##### INPUT DATA #####

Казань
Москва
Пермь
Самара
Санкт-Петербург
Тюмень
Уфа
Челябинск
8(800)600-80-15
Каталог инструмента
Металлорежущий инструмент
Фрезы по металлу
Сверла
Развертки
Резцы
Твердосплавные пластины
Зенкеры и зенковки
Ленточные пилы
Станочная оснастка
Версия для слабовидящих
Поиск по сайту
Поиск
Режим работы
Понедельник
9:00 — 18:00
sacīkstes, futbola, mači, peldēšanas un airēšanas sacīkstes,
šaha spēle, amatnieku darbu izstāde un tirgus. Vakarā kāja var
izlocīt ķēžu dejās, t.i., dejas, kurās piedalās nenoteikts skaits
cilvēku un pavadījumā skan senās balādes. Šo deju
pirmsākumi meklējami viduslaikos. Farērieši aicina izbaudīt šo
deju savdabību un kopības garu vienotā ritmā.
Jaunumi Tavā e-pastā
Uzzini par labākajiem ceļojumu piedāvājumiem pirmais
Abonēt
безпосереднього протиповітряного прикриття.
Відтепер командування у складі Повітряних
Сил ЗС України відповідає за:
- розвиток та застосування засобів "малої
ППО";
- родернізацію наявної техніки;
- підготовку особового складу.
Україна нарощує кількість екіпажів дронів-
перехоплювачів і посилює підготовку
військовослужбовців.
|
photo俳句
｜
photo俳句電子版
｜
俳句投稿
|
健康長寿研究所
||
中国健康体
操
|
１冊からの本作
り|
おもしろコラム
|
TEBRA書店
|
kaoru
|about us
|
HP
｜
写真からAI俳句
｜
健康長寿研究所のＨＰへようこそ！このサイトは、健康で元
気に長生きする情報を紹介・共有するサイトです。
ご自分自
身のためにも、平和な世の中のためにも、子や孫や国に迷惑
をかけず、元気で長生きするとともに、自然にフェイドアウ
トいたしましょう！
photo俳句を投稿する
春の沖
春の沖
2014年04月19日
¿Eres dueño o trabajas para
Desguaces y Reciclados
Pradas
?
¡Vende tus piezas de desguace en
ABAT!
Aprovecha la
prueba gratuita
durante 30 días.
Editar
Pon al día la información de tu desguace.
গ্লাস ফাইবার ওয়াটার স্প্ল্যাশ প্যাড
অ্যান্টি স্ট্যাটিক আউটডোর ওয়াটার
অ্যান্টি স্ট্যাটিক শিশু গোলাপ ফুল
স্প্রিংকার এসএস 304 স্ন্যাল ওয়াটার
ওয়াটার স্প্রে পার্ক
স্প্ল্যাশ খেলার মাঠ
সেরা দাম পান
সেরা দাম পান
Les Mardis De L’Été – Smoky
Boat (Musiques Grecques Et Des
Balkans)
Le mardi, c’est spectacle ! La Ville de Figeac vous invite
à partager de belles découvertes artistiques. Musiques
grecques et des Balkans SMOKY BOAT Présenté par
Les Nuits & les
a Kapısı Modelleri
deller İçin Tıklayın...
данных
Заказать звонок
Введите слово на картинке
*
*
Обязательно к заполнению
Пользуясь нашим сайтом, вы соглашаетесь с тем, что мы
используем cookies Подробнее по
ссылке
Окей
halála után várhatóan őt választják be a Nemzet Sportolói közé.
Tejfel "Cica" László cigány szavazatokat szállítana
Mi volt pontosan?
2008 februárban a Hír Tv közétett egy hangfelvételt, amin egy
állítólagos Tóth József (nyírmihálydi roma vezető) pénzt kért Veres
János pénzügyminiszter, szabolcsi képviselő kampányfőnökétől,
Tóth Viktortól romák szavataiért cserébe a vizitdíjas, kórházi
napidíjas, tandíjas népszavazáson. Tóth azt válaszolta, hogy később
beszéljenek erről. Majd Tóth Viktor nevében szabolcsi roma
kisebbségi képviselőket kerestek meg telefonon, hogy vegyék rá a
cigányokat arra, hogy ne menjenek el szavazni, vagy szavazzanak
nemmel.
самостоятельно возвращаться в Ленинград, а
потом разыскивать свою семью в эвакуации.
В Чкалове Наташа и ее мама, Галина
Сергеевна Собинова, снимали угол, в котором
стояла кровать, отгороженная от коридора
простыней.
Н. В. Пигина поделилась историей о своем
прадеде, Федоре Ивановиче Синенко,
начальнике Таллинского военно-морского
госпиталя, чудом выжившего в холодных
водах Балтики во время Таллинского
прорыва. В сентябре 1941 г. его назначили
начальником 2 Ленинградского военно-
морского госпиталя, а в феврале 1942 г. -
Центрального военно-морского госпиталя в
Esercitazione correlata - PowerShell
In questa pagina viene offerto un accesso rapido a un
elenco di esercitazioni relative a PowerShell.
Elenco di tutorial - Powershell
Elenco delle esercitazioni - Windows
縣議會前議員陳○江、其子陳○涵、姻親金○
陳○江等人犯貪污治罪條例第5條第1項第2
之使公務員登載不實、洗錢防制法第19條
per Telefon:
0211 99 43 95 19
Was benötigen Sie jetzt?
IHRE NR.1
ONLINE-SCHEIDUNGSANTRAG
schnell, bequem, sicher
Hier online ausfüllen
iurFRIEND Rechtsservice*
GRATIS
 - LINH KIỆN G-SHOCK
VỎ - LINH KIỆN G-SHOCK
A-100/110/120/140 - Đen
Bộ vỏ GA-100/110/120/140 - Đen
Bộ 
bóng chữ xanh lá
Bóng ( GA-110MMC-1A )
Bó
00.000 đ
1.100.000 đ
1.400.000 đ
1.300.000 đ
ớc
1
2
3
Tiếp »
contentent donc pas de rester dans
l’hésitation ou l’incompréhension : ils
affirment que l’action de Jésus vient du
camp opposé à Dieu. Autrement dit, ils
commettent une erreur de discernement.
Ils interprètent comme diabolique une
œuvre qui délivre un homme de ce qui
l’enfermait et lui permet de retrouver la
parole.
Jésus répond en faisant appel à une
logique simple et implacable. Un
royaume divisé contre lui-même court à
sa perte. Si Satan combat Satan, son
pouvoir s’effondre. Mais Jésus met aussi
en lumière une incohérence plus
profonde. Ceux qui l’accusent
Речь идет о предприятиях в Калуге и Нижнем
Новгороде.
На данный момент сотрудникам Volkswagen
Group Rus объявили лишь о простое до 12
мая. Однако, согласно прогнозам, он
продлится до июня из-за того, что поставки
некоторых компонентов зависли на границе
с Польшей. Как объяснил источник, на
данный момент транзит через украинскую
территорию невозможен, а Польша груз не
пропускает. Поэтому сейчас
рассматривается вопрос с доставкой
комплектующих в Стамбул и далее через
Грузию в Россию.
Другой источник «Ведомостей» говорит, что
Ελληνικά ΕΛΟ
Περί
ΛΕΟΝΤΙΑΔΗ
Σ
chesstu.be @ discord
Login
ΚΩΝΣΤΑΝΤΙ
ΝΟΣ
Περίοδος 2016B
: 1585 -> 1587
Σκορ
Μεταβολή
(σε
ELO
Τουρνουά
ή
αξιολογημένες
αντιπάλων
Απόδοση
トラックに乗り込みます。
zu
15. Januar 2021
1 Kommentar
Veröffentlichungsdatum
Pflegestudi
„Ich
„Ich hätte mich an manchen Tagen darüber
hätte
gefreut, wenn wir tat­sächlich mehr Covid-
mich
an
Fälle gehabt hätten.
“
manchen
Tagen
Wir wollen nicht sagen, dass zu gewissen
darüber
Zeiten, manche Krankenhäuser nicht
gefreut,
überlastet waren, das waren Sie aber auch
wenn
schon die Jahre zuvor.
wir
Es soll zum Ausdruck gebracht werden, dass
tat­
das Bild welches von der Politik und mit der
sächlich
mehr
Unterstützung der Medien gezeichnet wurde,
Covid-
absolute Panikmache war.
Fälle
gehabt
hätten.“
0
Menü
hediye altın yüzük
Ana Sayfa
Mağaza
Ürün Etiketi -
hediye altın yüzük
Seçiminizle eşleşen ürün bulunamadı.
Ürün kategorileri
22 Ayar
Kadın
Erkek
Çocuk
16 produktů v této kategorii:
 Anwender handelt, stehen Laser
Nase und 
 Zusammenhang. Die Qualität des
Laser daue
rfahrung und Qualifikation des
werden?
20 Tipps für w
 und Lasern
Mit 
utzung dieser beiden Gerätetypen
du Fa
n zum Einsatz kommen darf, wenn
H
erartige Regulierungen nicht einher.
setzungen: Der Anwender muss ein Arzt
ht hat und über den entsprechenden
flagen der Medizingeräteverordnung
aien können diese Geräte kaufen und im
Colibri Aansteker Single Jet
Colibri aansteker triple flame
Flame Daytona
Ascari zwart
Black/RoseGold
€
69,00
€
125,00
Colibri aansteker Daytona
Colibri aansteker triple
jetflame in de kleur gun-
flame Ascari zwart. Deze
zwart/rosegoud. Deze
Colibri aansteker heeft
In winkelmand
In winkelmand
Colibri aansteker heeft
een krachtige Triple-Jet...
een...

#####

* _WHAT IS NEEDED_:
Lines wanted from the listing above: the line with "Mi volt pontosan?" up to and including the line with "beszéljenek erről. Majd". Please write them out exactly, adding nothing else.

* _RESULT FOR THIS EXERCISE_:
Mi volt pontosan?
2008 februárban a Hír Tv közétett egy hangfelvételt, amin egy
állítólagos Tóth József (nyírmihálydi roma vezető) pénzt kért Veres
János pénzügyminiszter, szabolcsi képviselő kampányfőnökétől,
Tóth Viktortól romák szavataiért cserébe a vizitdíjas, kórházi
napidíjas, tandíjas népszavazáson. Tóth azt válaszolta, hogy később
beszéljenek erről. Majd Tóth Viktor nevében szabolcsi roma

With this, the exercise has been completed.